§ YOUR INSTRUCTIONS
The reply should give back every entry exactly as written.

§ Source records

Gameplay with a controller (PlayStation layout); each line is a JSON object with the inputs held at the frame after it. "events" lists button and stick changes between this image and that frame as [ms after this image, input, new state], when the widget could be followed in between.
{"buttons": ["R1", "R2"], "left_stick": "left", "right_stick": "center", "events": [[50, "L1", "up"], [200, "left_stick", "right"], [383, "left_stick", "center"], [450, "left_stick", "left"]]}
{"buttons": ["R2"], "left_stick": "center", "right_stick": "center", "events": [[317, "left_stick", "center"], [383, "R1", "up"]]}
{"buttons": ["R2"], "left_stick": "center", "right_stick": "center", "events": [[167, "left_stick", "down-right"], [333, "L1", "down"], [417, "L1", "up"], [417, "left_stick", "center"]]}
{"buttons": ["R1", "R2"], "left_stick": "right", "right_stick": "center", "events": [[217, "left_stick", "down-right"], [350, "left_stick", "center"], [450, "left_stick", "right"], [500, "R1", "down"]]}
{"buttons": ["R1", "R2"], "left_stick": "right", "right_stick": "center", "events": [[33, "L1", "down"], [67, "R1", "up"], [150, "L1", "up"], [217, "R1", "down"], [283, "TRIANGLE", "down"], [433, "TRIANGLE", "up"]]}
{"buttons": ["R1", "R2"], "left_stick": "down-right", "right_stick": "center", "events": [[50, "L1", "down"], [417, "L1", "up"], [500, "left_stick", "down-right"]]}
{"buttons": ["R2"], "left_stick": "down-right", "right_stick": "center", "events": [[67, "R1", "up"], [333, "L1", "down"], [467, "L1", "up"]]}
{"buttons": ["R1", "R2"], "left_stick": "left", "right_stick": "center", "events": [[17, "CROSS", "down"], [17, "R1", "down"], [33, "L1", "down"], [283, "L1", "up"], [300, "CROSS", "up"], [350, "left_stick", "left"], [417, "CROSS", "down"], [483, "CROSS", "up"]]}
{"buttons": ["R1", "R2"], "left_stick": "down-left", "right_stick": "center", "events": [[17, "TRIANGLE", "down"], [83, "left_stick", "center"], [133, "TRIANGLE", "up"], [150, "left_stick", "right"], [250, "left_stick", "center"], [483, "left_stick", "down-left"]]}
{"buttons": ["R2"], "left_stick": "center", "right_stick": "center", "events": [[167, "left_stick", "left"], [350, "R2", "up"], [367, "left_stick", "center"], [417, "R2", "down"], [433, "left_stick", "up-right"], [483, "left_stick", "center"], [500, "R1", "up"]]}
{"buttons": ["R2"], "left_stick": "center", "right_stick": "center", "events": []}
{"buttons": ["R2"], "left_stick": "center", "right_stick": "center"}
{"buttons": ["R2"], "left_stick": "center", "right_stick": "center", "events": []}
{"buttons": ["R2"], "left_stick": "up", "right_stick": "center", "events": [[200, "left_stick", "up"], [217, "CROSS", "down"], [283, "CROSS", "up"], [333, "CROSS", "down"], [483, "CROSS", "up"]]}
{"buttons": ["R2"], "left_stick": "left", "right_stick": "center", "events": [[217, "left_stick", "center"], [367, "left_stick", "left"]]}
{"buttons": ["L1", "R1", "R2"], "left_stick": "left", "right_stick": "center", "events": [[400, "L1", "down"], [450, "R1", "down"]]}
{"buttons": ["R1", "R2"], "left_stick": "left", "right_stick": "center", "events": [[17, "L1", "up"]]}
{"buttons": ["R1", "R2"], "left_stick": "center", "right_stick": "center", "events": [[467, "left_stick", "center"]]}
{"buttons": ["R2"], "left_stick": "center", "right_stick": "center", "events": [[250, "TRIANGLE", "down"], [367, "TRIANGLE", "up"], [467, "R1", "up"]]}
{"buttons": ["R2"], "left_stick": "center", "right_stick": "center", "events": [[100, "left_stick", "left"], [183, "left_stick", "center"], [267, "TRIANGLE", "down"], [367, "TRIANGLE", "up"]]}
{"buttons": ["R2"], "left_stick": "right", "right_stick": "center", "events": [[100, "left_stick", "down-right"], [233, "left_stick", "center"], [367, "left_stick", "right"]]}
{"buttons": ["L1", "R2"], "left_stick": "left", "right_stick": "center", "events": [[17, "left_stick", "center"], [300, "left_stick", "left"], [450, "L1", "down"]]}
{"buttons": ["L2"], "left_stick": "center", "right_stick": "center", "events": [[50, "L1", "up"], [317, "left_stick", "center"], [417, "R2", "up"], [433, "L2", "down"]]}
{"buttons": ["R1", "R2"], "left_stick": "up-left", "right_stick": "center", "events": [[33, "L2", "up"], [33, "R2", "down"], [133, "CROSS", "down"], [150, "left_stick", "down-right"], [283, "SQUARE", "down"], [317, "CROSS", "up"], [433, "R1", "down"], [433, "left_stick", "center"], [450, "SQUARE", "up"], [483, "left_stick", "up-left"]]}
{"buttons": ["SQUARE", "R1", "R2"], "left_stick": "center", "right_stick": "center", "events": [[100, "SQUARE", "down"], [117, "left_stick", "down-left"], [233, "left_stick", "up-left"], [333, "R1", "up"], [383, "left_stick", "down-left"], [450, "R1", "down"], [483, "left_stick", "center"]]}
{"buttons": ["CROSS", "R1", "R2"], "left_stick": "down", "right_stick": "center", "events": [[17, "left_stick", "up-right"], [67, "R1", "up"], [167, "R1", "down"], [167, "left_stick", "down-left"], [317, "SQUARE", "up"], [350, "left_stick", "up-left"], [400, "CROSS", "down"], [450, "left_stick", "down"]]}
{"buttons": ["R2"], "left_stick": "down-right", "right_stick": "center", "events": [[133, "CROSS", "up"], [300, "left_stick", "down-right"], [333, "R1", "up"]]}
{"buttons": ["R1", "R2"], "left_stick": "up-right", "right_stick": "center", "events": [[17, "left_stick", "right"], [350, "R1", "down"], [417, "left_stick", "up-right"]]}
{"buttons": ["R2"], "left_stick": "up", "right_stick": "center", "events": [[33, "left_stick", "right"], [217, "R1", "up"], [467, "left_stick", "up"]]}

§ ANSWER BOX
Gameplay with a controller (PlayStation layout); each line is a JSON object with the inputs held at the frame after it. "events" lists button and stick changes between this image and that frame as [ms after this image, input, new state], when the widget could be followed in between.
{"buttons": ["R1", "R2"], "left_stick": "left", "right_stick": "center", "events": [[50, "L1", "up"], [200, "left_stick", "right"], [383, "left_stick", "center"], [450, "left_stick", "left"]]}
{"buttons": ["R2"], "left_stick": "center", "right_stick": "center", "events": [[317, "left_stick", "center"], [383, "R1", "up"]]}
{"buttons": ["R2"], "left_stick": "center", "right_stick": "center", "events": [[167, "left_stick", "down-right"], [333, "L1", "down"], [417, "L1", "up"], [417, "left_stick", "center"]]}
{"buttons": ["R1", "R2"], "left_stick": "right", "right_stick": "center", "events": [[217, "left_stick", "down-right"], [350, "left_stick", "center"], [450, "left_stick", "right"], [500, "R1", "down"]]}
{"buttons": ["R1", "R2"], "left_stick": "right", "right_stick": "center", "events": [[33, "L1", "down"], [67, "R1", "up"], [150, "L1", "up"], [217, "R1", "down"], [283, "TRIANGLE", "down"], [433, "TRIANGLE", "up"]]}
{"buttons": ["R1", "R2"], "left_stick": "down-right", "right_stick": "center", "events": [[50, "L1", "down"], [417, "L1", "up"], [500, "left_stick", "down-right"]]}
{"buttons": ["R2"], "left_stick": "down-right", "right_stick": "center", "events": [[67, "R1", "up"], [333, "L1", "down"], [467, "L1", "up"]]}
{"buttons": ["R1", "R2"], "left_stick": "left", "right_stick": "center", "events": [[17, "CROSS", "down"], [17, "R1", "down"], [33, "L1", "down"], [283, "L1", "up"], [300, "CROSS", "up"], [350, "left_stick", "left"], [417, "CROSS", "down"], [483, "CROSS", "up"]]}
{"buttons": ["R1", "R2"], "left_stick": "down-left", "right_stick": "center", "events": [[17, "TRIANGLE", "down"], [83, "left_stick", "center"], [133, "TRIANGLE", "up"], [150, "left_stick", "right"], [250, "left_stick", "center"], [483, "left_stick", "down-left"]]}
{"buttons": ["R2"], "left_stick": "center", "right_stick": "center", "events": [[167, "left_stick", "left"], [350, "R2", "up"], [367, "left_stick", "center"], [417, "R2", "down"], [433, "left_stick", "up-right"], [483, "left_stick", "center"], [500, "R1", "up"]]}
{"buttons": ["R2"], "left_stick": "center", "right_stick": "center", "events": []}
{"buttons": ["R2"], "left_stick": "center", "right_stick": "center"}
{"buttons": ["R2"], "left_stick": "center", "right_stick": "center", "events": []}
{"buttons": ["R2"], "left_stick": "up", "right_stick": "center", "events": [[200, "left_stick", "up"], [217, "CROSS", "down"], [283, "CROSS", "up"], [333, "CROSS", "down"], [483, "CROSS", "up"]]}
{"buttons": ["R2"], "left_stick": "left", "right_stick": "center", "events": [[217, "left_stick", "center"], [367, "left_stick", "left"]]}
{"buttons": ["L1", "R1", "R2"], "left_stick": "left", "right_stick": "center", "events": [[400, "L1", "down"], [450, "R1", "down"]]}
{"buttons": ["R1", "R2"], "left_stick": "left", "right_stick": "center", "events": [[17, "L1", "up"]]}
{"buttons": ["R1", "R2"], "left_stick": "center", "right_stick": "center", "events": [[467, "left_stick", "center"]]}
{"buttons": ["R2"], "left_stick": "center", "right_stick": "center", "events": [[250, "TRIANGLE", "down"], [367, "TRIANGLE", "up"], [467, "R1", "up"]]}
{"buttons": ["R2"], "left_stick": "center", "right_stick": "center", "events": [[100, "left_stick", "left"], [183, "left_stick", "center"], [267, "TRIANGLE", "down"], [367, "TRIANGLE", "up"]]}
{"buttons": ["R2"], "left_stick": "right", "right_stick": "center", "events": [[100, "left_stick", "down-right"], [233, "left_stick", "center"], [367, "left_stick", "right"]]}
{"buttons": ["L1", "R2"], "left_stick": "left", "right_stick": "center", "events": [[17, "left_stick", "center"], [300, "left_stick", "left"], [450, "L1", "down"]]}
{"buttons": ["L2"], "left_stick": "center", "right_stick": "center", "events": [[50, "L1", "up"], [317, "left_stick", "center"], [417, "R2", "up"], [433, "L2", "down"]]}
{"buttons": ["R1", "R2"], "left_stick": "up-left", "right_stick": "center", "events": [[33, "L2", "up"], [33, "R2", "down"], [133, "CROSS", "down"], [150, "left_stick", "down-right"], [283, "SQUARE", "down"], [317, "CROSS", "up"], [433, "R1", "down"], [433, "left_stick", "center"], [450, "SQUARE", "up"], [483, "left_stick", "up-left"]]}
{"buttons": ["SQUARE", "R1", "R2"], "left_stick": "center", "right_stick": "center", "events": [[100, "SQUARE", "down"], [117, "left_stick", "down-left"], [233, "left_stick", "up-left"], [333, "R1", "up"], [383, "left_stick", "down-left"], [450, "R1", "down"], [483, "left_stick", "center"]]}
{"buttons": ["CROSS", "R1", "R2"], "left_stick": "down", "right_stick": "center", "events": [[17, "left_stick", "up-right"], [67, "R1", "up"], [167, "R1", "down"], [167, "left_stick", "down-left"], [317, "SQUARE", "up"], [350, "left_stick", "up-left"], [400, "CROSS", "down"], [450, "left_stick", "down"]]}
{"buttons": ["R2"], "left_stick": "down-right", "right_stick": "center", "events": [[133, "CROSS", "up"], [300, "left_stick", "down-right"], [333, "R1", "up"]]}
{"buttons": ["R1", "R2"], "left_stick": "up-right", "right_stick": "center", "events": [[17, "left_stick", "right"], [350, "R1", "down"], [417, "left_stick", "up-right"]]}
{"buttons": ["R2"], "left_stick": "up", "right_stick": "center", "events": [[33, "left_stick", "right"], [217, "R1", "up"], [467, "left_stick", "up"]]}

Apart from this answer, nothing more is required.